The defendant argues that the plaintiff was informed of the divorce because the plaintiff's father was served with the divorce papers by a court marshal in the Hashemite Kingdom of Jordan on the day that the defendant obtained the divorce decree, and because the defendant's mother left divorce papers under the plaintiff's door at her residence in Connecticut after the Jordanian divorce decree was issued. The defendant argues that because the plaintiff was informed of the divorce proceedings in July 2009 and the divorce did not become final until October 2009, the plaintiff had several months notice during which time she could have disputed the divorce, but she did not do so. The plaintiff's counsel explained that although the divorce decree did not become final until three months after the defendant filed for divorce, the defendant was the only person who had the right under Jordanian law to revoke the divorce and remarry the plaintiff.

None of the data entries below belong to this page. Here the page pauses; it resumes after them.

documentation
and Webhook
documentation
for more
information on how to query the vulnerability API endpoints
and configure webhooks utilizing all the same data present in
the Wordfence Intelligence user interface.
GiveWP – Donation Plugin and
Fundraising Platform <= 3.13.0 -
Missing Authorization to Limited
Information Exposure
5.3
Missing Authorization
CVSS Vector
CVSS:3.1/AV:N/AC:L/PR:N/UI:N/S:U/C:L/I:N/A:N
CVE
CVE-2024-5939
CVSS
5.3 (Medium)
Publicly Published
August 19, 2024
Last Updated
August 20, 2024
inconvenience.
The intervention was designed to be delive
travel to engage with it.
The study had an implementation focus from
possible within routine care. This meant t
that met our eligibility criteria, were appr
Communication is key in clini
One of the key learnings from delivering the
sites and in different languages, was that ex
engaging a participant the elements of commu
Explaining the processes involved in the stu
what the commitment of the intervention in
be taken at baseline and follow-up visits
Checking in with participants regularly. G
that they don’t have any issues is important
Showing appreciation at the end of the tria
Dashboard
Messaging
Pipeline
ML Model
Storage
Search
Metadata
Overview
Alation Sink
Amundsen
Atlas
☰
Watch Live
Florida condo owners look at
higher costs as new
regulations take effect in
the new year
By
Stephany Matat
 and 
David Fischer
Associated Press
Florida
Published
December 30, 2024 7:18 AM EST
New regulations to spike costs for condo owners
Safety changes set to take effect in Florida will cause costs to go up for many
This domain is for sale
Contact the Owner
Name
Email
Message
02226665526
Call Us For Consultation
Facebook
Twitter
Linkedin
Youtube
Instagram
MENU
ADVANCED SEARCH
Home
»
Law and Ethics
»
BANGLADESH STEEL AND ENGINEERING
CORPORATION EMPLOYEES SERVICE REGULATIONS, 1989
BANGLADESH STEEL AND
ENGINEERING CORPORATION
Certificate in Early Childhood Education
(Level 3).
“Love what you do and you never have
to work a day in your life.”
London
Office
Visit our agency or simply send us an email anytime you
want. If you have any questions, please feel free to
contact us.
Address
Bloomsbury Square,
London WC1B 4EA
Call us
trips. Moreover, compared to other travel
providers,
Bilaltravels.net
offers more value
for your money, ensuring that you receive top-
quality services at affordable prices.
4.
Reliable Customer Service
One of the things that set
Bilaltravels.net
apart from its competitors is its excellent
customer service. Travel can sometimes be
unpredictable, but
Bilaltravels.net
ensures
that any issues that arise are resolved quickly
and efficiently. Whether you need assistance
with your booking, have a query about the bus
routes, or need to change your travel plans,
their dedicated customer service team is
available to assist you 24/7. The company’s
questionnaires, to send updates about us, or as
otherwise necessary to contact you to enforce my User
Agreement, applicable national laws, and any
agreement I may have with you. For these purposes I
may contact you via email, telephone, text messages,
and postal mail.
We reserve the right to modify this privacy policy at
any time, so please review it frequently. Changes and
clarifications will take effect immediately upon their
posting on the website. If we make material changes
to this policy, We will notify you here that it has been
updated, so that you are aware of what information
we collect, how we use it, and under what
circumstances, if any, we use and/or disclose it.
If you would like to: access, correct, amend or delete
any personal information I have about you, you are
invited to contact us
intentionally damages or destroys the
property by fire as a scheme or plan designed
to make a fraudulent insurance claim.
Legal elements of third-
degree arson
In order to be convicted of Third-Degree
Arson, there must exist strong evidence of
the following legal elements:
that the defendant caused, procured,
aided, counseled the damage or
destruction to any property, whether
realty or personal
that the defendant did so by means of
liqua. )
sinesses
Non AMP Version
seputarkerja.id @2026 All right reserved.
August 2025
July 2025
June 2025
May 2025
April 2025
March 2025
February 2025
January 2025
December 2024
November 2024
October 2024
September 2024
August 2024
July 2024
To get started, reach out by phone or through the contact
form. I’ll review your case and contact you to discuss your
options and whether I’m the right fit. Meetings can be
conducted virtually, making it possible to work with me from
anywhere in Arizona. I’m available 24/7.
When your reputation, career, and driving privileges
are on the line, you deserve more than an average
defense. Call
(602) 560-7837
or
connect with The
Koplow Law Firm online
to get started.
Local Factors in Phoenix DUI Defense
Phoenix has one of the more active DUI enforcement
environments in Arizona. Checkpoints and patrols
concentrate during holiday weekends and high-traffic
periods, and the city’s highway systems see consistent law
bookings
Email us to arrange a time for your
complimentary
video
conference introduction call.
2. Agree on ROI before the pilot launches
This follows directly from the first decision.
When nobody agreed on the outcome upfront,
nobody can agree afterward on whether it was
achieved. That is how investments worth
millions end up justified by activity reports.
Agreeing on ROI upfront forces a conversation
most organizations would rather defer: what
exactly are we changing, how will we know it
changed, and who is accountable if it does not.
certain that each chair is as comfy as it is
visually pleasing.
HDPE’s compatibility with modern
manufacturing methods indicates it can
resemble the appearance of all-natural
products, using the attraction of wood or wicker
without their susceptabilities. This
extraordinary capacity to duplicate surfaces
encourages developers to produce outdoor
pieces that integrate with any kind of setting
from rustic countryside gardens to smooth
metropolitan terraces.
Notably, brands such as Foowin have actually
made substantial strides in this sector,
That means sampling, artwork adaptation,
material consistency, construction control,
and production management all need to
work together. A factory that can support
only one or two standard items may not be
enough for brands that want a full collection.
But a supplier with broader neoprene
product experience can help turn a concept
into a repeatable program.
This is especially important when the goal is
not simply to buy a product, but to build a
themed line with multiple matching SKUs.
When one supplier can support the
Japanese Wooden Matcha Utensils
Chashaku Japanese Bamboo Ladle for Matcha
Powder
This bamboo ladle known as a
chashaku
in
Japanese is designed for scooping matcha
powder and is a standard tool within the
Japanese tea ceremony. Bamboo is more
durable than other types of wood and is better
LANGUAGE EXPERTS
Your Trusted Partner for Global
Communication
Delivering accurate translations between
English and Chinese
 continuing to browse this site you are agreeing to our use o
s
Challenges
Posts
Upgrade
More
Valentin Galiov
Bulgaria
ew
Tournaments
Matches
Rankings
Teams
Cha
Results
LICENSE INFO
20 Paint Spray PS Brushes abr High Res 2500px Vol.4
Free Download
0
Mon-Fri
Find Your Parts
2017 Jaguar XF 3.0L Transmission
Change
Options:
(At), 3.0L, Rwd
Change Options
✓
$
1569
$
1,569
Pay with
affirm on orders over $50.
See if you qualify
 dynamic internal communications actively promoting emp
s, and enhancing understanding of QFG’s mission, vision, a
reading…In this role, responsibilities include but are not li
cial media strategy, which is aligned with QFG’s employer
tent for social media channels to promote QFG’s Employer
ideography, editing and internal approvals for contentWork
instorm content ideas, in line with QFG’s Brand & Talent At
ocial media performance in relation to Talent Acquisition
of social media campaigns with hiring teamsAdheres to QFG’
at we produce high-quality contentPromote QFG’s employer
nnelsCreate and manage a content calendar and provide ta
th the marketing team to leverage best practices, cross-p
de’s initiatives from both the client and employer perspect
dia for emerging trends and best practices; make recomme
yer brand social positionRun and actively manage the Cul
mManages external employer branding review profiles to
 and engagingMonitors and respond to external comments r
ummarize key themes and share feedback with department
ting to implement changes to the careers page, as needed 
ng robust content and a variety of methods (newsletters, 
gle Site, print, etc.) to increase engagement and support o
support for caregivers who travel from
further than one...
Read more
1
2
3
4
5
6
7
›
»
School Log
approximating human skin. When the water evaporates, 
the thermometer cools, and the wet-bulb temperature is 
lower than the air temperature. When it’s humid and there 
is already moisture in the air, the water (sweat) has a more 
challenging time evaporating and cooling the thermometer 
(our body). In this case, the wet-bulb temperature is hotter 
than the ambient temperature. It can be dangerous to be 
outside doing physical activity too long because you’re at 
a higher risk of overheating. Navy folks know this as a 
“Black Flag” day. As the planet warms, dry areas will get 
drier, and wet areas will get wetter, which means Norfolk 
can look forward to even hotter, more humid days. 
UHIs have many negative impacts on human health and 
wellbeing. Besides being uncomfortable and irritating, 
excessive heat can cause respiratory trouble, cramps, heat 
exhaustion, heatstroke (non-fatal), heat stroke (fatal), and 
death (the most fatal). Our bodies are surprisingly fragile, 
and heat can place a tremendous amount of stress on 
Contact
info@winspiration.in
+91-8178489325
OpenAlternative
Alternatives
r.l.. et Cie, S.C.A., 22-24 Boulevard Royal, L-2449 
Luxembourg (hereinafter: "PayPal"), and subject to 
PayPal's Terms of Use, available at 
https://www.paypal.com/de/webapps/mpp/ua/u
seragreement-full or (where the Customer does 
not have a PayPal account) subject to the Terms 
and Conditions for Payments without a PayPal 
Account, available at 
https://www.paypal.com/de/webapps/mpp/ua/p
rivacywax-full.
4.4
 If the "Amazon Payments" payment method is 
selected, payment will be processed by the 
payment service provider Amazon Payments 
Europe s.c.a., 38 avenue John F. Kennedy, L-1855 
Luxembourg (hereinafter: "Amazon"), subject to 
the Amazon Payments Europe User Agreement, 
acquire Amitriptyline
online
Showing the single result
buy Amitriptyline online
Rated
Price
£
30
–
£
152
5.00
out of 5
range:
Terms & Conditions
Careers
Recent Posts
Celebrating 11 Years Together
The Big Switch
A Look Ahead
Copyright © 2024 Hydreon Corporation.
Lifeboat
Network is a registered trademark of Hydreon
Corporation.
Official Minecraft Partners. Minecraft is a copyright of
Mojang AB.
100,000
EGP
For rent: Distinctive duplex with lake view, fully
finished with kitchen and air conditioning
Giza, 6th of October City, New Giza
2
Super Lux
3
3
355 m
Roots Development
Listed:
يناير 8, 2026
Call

It is unclear to this court what actions the plaintiff could have taken to dispute the Jordanian divorce decree before it became irrevocable in October of 2009. In deciding the present case, this court need not understand Jordanian family law, but rather must consider whether due process was served when the Jordanian court issued the divorce decree. The courts' findings in Jimenez v. Jimenez, supra, Superior Court, Docket No. FA 06 4020114, and Maklad v. Maklad, supra, Superior Court Docket No. FA 00 0443796, demonstrate that Connecticut courts refrain from recognizing foreign divorce decrees under comity when the party against whom the divorce is sought was denied due process or was not given proper notice. At the time that the plaintiff filed for divorce in a Jordanian court, the plaintiff was not aware that the defendant had done so. The plaintiff was only retroactively notified when the defendant's mother placed the Jordanian divorce documents under the plaintiff's door in Connecticut after the Jordanian decree had already been issued. This court finds that the clandestine approach that the defendant took in obtaining the Jordanian divorce decree without first informing the plaintiff of his intentions denied the plaintiff due process. Because the plaintiff did not have the opportunity for a full and fair trial in the Hashemite Kingdom of Jordan when the Jordanian court issued the divorce decree, and the plaintiff did not receive proper notice thereof, it would be inequitable for this court to recognize the Jordanian divorce decree under comity.
CONCLUSION
For the foregoing reasons, the court denies the defendant's motion to dismiss.